Resolve cannabis business disputes better outside of court — IF you have the right clause in your contracts.
You may have heard about contractual agreements for “good faith” negotiations, mediation, arbitration and combinations of these techniques. When used properly, these techniques can save you significant time, money and lost productivity by avoiding a long courtroom trial — and even longer discovery, motions, and other pretrial preparation that can easily run to six figures.
These processes can also dramatically reduce potential bad publicity that may be inspired by a public lawsuit. How? They are almost always private proceedings, thus avoiding the risky glare of unwanted press and public attention. Formal pleadings (e.g., complaints), witness testimony, motion papers and other data — even the fact you’re in a dispute – they’re all kept confidential.
Such out-of-court (“extrajudicial”) dispute resolution processes are available in all states of the United States (and many other countries). These extrajudicial methods are called, collectively, alternative dispute resolution (“ADR”). Federal and most states’ laws recognize, authorize and enforce contractual agreements to substitute ADR for judicial litigation. Most courts favor ADR.
In most states, the principal role courts still play in the ADR process is forcing reluctant parties to honor their contractual agreement to participate in whichever ADR methods the contracting parties agreed to. The other role for the courts is enforcing whatever decision the ADR process yields, such as an arbitration award. These judicial powers ensure that ADR is strictly enforced.
None of the benefits of ADR can accrue for you or your company, however, unless you have the most effective possible “ADR Clause.” The ADR Clause is the specific provision in a contract that contains the parties’ agreement for ADR. Many contracts lack ADR clauses because contracting parties misunderstand or forget to consider potential ADR. A precise ADR clause will help you.
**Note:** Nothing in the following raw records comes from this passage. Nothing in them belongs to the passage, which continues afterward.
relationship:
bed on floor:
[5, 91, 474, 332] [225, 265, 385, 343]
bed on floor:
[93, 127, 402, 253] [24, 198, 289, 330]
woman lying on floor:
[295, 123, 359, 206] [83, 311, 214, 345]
In Atkinson v. Rose, the parties agreed to run cannabis retail businesses together and included an ADR clause in their operating agreement. After working together for awhile, the parties ran into serious issues that kept them from working together. After the parties had filed their case in court, Rose eventually decided he preferred at least some of this lawsuit to be arbitrated.
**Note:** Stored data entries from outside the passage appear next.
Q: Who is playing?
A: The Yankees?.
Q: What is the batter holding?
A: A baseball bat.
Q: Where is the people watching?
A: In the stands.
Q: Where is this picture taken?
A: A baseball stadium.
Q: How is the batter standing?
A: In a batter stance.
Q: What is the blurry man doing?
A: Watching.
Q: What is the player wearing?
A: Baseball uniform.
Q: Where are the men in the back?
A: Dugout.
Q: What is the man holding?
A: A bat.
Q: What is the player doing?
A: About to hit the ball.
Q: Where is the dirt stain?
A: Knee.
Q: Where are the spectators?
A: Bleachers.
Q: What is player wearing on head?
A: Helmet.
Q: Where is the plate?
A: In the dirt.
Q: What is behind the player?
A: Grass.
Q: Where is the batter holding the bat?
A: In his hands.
The Washington Court of Appeals found the parties’ agreement required no arbitration because the ADR clause explicitly applied only to a “deadlock,” which the agreement defined as failure to “reach an agreement” following “negotiations.” The Court held that because Rose had acted unilaterally and “did not discuss or attempt to reach an agreement” – i.e., “did not engage in negotiations” — the ADR clause did not apply to this dispute. The ADR clause became useless in this factual scenario. The full dispute was remanded back to the Kitsap County Superior Court.
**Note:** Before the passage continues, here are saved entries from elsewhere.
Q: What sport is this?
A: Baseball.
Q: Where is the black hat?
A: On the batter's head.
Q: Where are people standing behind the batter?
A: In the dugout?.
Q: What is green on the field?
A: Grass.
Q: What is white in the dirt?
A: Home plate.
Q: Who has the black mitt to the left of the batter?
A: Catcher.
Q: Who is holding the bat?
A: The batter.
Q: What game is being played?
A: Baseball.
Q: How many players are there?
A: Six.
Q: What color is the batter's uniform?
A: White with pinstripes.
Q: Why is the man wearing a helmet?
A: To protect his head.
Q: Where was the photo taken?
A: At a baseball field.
How could these parties’ disputes have all been made subject to ADR? The Court instructed: the “Operating Agreement does not use broad language such as ‘any disputes’ … Where an arbitration provision uses broad language such as ‘any disputes’, all doubts must be resolved in favor of” ADR. A clearer, more comprehensive ADR clause could have transformed this case, subsuming all the parties’ disputes in one private, quicker and far less expensive ADR process.